Goal of the exercise - Reproduce the records precisely. Every line should be included.

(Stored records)
=== Section Start ===
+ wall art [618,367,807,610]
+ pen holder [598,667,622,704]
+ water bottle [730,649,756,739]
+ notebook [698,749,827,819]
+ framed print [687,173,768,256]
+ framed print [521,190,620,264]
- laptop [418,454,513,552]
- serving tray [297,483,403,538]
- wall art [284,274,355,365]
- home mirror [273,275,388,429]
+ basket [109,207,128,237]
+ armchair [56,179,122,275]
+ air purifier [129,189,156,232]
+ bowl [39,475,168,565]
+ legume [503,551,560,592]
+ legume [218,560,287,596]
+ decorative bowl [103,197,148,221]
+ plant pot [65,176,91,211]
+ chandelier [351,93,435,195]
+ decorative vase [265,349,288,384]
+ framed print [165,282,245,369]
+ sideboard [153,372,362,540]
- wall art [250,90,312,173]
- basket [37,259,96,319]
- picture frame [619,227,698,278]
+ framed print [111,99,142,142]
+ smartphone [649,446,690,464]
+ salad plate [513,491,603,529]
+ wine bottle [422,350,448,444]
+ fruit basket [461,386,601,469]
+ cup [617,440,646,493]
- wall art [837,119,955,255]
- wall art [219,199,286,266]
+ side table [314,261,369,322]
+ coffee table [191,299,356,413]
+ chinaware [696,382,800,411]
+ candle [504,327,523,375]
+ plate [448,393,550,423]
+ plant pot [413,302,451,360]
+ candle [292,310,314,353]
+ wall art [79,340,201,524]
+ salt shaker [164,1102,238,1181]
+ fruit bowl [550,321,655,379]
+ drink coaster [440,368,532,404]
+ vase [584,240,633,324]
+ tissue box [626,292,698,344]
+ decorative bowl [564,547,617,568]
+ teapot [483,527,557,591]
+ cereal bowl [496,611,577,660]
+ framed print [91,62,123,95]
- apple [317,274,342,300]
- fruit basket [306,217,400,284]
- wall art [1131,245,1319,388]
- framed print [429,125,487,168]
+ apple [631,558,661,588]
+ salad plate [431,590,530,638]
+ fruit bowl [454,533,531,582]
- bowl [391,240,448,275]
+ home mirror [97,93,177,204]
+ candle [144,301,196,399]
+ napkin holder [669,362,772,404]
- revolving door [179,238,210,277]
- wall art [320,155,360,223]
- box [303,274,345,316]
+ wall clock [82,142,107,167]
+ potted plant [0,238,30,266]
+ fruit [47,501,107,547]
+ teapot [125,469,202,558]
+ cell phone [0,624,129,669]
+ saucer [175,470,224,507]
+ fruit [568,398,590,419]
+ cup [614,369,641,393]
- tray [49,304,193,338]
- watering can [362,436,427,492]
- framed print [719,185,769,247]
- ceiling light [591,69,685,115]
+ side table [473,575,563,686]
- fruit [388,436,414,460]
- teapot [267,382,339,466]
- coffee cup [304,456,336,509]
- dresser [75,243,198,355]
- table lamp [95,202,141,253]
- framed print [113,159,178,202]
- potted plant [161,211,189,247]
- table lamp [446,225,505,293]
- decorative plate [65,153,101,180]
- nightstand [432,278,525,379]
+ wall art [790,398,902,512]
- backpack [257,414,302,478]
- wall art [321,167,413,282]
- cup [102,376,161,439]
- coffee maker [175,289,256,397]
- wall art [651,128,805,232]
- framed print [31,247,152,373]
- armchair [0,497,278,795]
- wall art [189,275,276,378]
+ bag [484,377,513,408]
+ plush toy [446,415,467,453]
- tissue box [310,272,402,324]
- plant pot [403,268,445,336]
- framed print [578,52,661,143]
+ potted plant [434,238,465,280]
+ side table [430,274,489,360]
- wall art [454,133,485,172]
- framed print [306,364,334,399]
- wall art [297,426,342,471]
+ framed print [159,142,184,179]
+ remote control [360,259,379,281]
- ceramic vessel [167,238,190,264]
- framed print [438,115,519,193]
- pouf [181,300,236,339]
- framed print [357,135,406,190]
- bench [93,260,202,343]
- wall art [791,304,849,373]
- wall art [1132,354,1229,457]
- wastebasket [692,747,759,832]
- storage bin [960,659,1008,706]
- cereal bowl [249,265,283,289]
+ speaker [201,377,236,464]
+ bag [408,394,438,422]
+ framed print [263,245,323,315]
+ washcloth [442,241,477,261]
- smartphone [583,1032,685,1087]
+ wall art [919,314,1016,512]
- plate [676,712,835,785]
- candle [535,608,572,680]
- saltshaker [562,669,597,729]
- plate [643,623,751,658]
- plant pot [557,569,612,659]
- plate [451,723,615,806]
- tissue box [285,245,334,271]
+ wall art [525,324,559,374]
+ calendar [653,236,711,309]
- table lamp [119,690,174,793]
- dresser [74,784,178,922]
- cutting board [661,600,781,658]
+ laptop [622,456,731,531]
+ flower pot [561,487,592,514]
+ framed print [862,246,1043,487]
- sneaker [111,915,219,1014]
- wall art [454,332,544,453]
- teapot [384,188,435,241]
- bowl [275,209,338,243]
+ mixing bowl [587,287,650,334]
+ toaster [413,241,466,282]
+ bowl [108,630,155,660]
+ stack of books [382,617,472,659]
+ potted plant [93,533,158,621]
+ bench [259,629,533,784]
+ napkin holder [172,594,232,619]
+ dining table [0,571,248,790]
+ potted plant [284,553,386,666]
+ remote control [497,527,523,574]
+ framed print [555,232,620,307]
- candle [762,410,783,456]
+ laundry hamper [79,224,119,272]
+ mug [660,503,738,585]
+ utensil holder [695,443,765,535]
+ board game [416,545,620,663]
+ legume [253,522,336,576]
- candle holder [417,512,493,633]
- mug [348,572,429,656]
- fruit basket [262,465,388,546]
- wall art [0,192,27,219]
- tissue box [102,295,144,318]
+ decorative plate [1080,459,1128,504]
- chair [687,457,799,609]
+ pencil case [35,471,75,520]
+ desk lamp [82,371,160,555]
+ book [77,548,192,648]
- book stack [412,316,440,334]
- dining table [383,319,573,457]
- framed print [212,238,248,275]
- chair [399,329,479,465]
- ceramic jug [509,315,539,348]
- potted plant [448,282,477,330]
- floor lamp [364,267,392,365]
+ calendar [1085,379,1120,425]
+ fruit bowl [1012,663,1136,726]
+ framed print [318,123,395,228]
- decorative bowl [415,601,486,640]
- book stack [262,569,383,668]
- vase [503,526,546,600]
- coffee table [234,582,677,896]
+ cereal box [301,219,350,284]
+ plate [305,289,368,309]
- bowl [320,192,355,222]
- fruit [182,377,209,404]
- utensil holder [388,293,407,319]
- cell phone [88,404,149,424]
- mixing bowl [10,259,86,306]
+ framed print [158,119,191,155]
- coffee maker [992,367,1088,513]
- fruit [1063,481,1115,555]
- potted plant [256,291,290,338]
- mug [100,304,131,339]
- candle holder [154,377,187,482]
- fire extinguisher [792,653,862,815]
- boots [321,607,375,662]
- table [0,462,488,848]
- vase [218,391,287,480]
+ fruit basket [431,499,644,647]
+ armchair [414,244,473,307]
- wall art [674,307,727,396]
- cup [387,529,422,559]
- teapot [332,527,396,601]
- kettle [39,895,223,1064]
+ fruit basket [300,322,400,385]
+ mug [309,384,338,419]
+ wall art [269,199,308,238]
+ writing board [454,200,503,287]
=== Section End ===
Answer space -
+ wall art [618,367,807,610]
+ pen holder [598,667,622,704]
+ water bottle [730,649,756,739]
+ notebook [698,749,827,819]
+ framed print [687,173,768,256]
+ framed print [521,190,620,264]
- laptop [418,454,513,552]
- serving tray [297,483,403,538]
- wall art [284,274,355,365]
- home mirror [273,275,388,429]
+ basket [109,207,128,237]
+ armchair [56,179,122,275]
+ air purifier [129,189,156,232]
+ bowl [39,475,168,565]
+ legume [503,551,560,592]
+ legume [218,560,287,596]
+ decorative bowl [103,197,148,221]
+ plant pot [65,176,91,211]
+ chandelier [351,93,435,195]
+ decorative vase [265,349,288,384]
+ framed print [165,282,245,369]
+ sideboard [153,372,362,540]
- wall art [250,90,312,173]
- basket [37,259,96,319]
- picture frame [619,227,698,278]
+ framed print [111,99,142,142]
+ smartphone [649,446,690,464]
+ salad plate [513,491,603,529]
+ wine bottle [422,350,448,444]
+ fruit basket [461,386,601,469]
+ cup [617,440,646,493]
- wall art [837,119,955,255]
- wall art [219,199,286,266]
+ side table [314,261,369,322]
+ coffee table [191,299,356,413]
+ chinaware [696,382,800,411]
+ candle [504,327,523,375]
+ plate [448,393,550,423]
+ plant pot [413,302,451,360]
+ candle [292,310,314,353]
+ wall art [79,340,201,524]
+ salt shaker [164,1102,238,1181]
+ fruit bowl [550,321,655,379]
+ drink coaster [440,368,532,404]
+ vase [584,240,633,324]
+ tissue box [626,292,698,344]
+ decorative bowl [564,547,617,568]
+ teapot [483,527,557,591]
+ cereal bowl [496,611,577,660]
+ framed print [91,62,123,95]
- apple [317,274,342,300]
- fruit basket [306,217,400,284]
- wall art [1131,245,1319,388]
- framed print [429,125,487,168]
+ apple [631,558,661,588]
+ salad plate [431,590,530,638]
+ fruit bowl [454,533,531,582]
- bowl [391,240,448,275]
+ home mirror [97,93,177,204]
+ candle [144,301,196,399]
+ napkin holder [669,362,772,404]
- revolving door [179,238,210,277]
- wall art [320,155,360,223]
- box [303,274,345,316]
+ wall clock [82,142,107,167]
+ potted plant [0,238,30,266]
+ fruit [47,501,107,547]
+ teapot [125,469,202,558]
+ cell phone [0,624,129,669]
+ saucer [175,470,224,507]
+ fruit [568,398,590,419]
+ cup [614,369,641,393]
- tray [49,304,193,338]
- watering can [362,436,427,492]
- framed print [719,185,769,247]
- ceiling light [591,69,685,115]
+ side table [473,575,563,686]
- fruit [388,436,414,460]
- teapot [267,382,339,466]
- coffee cup [304,456,336,509]
- dresser [75,243,198,355]
- table lamp [95,202,141,253]
- framed print [113,159,178,202]
- potted plant [161,211,189,247]
- table lamp [446,225,505,293]
- decorative plate [65,153,101,180]
- nightstand [432,278,525,379]
+ wall art [790,398,902,512]
- backpack [257,414,302,478]
- wall art [321,167,413,282]
- cup [102,376,161,439]
- coffee maker [175,289,256,397]
- wall art [651,128,805,232]
- framed print [31,247,152,373]
- armchair [0,497,278,795]
- wall art [189,275,276,378]
+ bag [484,377,513,408]
+ plush toy [446,415,467,453]
- tissue box [310,272,402,324]
- plant pot [403,268,445,336]
- framed print [578,52,661,143]
+ potted plant [434,238,465,280]
+ side table [430,274,489,360]
- wall art [454,133,485,172]
- framed print [306,364,334,399]
- wall art [297,426,342,471]
+ framed print [159,142,184,179]
+ remote control [360,259,379,281]
- ceramic vessel [167,238,190,264]
- framed print [438,115,519,193]
- pouf [181,300,236,339]
- framed print [357,135,406,190]
- bench [93,260,202,343]
- wall art [791,304,849,373]
- wall art [1132,354,1229,457]
- wastebasket [692,747,759,832]
- storage bin [960,659,1008,706]
- cereal bowl [249,265,283,289]
+ speaker [201,377,236,464]
+ bag [408,394,438,422]
+ framed print [263,245,323,315]
+ washcloth [442,241,477,261]
- smartphone [583,1032,685,1087]
+ wall art [919,314,1016,512]
- plate [676,712,835,785]
- candle [535,608,572,680]
- saltshaker [562,669,597,729]
- plate [643,623,751,658]
- plant pot [557,569,612,659]
- plate [451,723,615,806]
- tissue box [285,245,334,271]
+ wall art [525,324,559,374]
+ calendar [653,236,711,309]
- table lamp [119,690,174,793]
- dresser [74,784,178,922]
- cutting board [661,600,781,658]
+ laptop [622,456,731,531]
+ flower pot [561,487,592,514]
+ framed print [862,246,1043,487]
- sneaker [111,915,219,1014]
- wall art [454,332,544,453]
- teapot [384,188,435,241]
- bowl [275,209,338,243]
+ mixing bowl [587,287,650,334]
+ toaster [413,241,466,282]
+ bowl [108,630,155,660]
+ stack of books [382,617,472,659]
+ potted plant [93,533,158,621]
+ bench [259,629,533,784]
+ napkin holder [172,594,232,619]
+ dining table [0,571,248,790]
+ potted plant [284,553,386,666]
+ remote control [497,527,523,574]
+ framed print [555,232,620,307]
- candle [762,410,783,456]
+ laundry hamper [79,224,119,272]
+ mug [660,503,738,585]
+ utensil holder [695,443,765,535]
+ board game [416,545,620,663]
+ legume [253,522,336,576]
- candle holder [417,512,493,633]
- mug [348,572,429,656]
- fruit basket [262,465,388,546]
- wall art [0,192,27,219]
- tissue box [102,295,144,318]
+ decorative plate [1080,459,1128,504]
- chair [687,457,799,609]
+ pencil case [35,471,75,520]
+ desk lamp [82,371,160,555]
+ book [77,548,192,648]
- book stack [412,316,440,334]
- dining table [383,319,573,457]
- framed print [212,238,248,275]
- chair [399,329,479,465]
- ceramic jug [509,315,539,348]
- potted plant [448,282,477,330]
- floor lamp [364,267,392,365]
+ calendar [1085,379,1120,425]
+ fruit bowl [1012,663,1136,726]
+ framed print [318,123,395,228]
- decorative bowl [415,601,486,640]
- book stack [262,569,383,668]
- vase [503,526,546,600]
- coffee table [234,582,677,896]
+ cereal box [301,219,350,284]
+ plate [305,289,368,309]
- bowl [320,192,355,222]
- fruit [182,377,209,404]
- utensil holder [388,293,407,319]
- cell phone [88,404,149,424]
- mixing bowl [10,259,86,306]
+ framed print [158,119,191,155]
- coffee maker [992,367,1088,513]
- fruit [1063,481,1115,555]
- potted plant [256,291,290,338]
- mug [100,304,131,339]
- candle holder [154,377,187,482]
- fire extinguisher [792,653,862,815]
- boots [321,607,375,662]
- table [0,462,488,848]
- vase [218,391,287,480]
+ fruit basket [431,499,644,647]
+ armchair [414,244,473,307]
- wall art [674,307,727,396]
- cup [387,529,422,559]
- teapot [332,527,396,601]
- kettle [39,895,223,1064]
+ fruit basket [300,322,400,385]
+ mug [309,384,338,419]
+ wall art [269,199,308,238]
+ writing board [454,200,503,287]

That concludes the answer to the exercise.